> **TEXTO DEL EJERCICIO**:
● ● ● ● ●
La chispa cuántica de la vida
Desde su mismo origen –el hecho de que una combinación de componentes químicos sea capaz de autorreplicarse–, la biología terrestre plantea problemas de difícil resolución. Y aquí vienen al rescate las extravagantes reglas de juego que gobiernan el mundo de las partículas subatómicas. Te contamos las últimas líneas de investigación en este campo, tan fascinante como polémico.
Erwin Schrödinger no creía que del caos del mundo subatómico surgiera algo tan preciso como la herencia genética
Pese a haber puesto mucho ahínco en ello, ningún científico ha logrado jamás crear algo vivo a partir de materia inerte. Richard Feynman, premio Nobel de Física en 1965, dijo una vez que si no podemos reproducir algo, no lo entendemos. Y eso que, como si de un Lego se tratara, las piezas básicas de la biología no son muchas, ni tienen demasiados colores. Los ingredientes básicos que dan origen a una roca, a un liquen o a un ser humano son exactamente los mismos. A día de hoy, sabemos que la diferencia la marcan complejas reacciones químicas y que, por norma, estas son reversibles. Sin embargo, no funciona con la vida: nada ni nadie ha hecho nunca el camino inverso, de la muerte al nacimiento.
Aviso: la explicación que vamos a proponer a este enigma no es fácil de entender. Se trata de una idea antigua, pero que solo recientemente ha empezado a recibir la atención que se merece. Nos referimos a la posibilidad de que la mecánica cuántica desempeñe un papel primordial en el milagro de la biología. ¿Y de qué hablamos exactamente? Para entender el mundo que nos rodea disponemos de las leyes de Newton, la termodinámica y el electromagnetismo, pero estas reglas de juego no se aplican a los constituyentes microscópicos de la materia. El reino de las partículas es tan ajeno al nuestro que sus fenómenos, más que probados por la ciencia, parecen inverosímiles y de dudosa realidad.
SU ESTUDIO EMPEZÓ A PRINCIPIOS DEL SIGLO XX, DE LA MANO
DE MENTES TAN BRILLANTES COMO MAX PLANCK, Niels Bohr y Werner Heisenberg. Estos físicos se basaban en extrañas premisas, como que los electrones, protones, neutrones y otros entes más pequeños que los átomos se comportan a la vez como partículas y ondas, lo que les confiere un sinfín de capacidades. Las nuevas leyes revolucionaron la tecnología, porque aprender a sacar partido de ellas permitió el desarrollo de reactores nucleares, microchips y láseres, por poner solo algunos ejemplos. Un gran logro empañado por el hecho de que un número creciente de científicos considera que sistemas vivos elementales, como las bacterias, manejan dichos fenómenos mucho mejor que nosotros, quizá desde hace miles de millones de años.
● ● ● ● ●
> **LISTA DE TAREAS**:
1. Resume en dos oraciones el texto sobre la vida y la mecánica cuántica.
2. Según el texto sobre la vida y la mecánica cuántica, ¿en qué año recibió Richard Feynman el premio Nobel de Física?
3. En el texto sobre la vida y la mecánica cuántica, convierte en una lista breve el párrafo que empieza con "Aviso: la explicación que vamos a proponer", conservando sus datos principales.
● ● ● ● ●
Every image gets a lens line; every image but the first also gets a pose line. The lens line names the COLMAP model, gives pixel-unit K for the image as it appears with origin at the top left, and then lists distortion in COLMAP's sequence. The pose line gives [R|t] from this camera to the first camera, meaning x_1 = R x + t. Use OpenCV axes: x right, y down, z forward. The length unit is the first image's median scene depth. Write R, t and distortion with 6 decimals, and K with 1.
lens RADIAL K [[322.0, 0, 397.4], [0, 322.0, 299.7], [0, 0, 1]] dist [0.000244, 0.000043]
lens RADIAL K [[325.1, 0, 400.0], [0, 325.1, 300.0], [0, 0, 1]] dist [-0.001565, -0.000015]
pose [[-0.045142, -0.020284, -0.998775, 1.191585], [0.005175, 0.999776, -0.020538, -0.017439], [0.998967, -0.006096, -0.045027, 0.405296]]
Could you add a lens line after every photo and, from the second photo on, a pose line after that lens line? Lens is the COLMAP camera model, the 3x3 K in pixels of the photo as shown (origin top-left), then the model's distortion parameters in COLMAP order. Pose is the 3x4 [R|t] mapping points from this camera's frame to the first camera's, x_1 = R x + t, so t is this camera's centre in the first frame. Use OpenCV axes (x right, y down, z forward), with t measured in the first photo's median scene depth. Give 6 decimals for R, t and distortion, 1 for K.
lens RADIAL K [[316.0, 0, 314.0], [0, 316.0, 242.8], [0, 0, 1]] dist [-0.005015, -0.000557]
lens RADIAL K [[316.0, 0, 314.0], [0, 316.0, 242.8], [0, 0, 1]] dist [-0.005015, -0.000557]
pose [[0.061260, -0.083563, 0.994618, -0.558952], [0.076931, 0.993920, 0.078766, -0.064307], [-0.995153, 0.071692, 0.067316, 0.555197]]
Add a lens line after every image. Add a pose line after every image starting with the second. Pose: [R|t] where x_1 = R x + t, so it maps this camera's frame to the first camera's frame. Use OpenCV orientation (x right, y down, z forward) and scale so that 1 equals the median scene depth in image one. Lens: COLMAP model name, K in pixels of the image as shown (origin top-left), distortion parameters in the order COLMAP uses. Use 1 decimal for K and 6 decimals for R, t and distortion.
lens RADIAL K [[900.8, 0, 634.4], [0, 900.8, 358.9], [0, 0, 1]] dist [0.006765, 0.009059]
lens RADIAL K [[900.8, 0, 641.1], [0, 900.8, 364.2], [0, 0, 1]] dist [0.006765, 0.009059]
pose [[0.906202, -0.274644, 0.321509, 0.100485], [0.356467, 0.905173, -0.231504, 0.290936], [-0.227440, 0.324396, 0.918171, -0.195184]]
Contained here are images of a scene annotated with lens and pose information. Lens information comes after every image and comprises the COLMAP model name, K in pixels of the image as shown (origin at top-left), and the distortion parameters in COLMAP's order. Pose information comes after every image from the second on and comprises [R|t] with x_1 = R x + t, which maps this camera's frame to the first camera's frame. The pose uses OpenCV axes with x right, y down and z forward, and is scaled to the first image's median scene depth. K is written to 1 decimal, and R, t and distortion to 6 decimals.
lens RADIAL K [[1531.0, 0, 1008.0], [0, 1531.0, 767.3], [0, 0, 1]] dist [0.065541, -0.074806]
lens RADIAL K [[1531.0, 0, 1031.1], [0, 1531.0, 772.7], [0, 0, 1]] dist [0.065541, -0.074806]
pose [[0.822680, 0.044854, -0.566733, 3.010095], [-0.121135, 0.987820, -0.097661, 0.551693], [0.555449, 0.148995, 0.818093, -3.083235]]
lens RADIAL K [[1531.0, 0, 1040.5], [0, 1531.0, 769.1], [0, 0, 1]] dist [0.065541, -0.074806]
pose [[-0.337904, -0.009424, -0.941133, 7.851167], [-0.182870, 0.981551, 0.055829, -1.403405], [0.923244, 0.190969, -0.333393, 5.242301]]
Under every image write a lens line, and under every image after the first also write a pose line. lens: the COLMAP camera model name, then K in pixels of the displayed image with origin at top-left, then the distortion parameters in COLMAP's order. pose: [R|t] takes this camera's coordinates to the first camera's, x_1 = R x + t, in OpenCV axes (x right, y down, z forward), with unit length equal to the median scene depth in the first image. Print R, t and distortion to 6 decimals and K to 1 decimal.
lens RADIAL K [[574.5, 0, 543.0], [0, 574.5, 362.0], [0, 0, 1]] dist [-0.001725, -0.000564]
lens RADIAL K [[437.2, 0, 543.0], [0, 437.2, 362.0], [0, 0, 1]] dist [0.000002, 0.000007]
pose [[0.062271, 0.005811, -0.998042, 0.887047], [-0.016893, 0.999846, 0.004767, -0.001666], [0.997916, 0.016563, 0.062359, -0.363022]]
● ● ● ● ●
> **RESPUESTAS DEL EJERCICIO**:
1. Ningún científico ha logrado crear algo vivo a partir de materia inerte y, aunque las reacciones químicas suelen ser reversibles, nadie ha hecho nunca el camino inverso de la muerte al nacimiento. Como explicación a este enigma, el texto propone que la mecánica cuántica, cuyas leyes rigen las partículas subatómicas y revolucionaron la tecnología, desempeñe un papel primordial en la biología.

2. En 1965.

3.
- La explicación propuesta no es fácil de entender.
- Es una idea antigua que solo recientemente recibe la atención que merece.
- Plantea que la mecánica cuántica desempeñe un papel primordial en la biología.
- Las leyes de Newton, la termodinámica y el electromagnetismo no se aplican a los constituyentes microscópicos de la materia.
- Los fenómenos del reino de las partículas, aunque probados por la ciencia, parecen inverosímiles.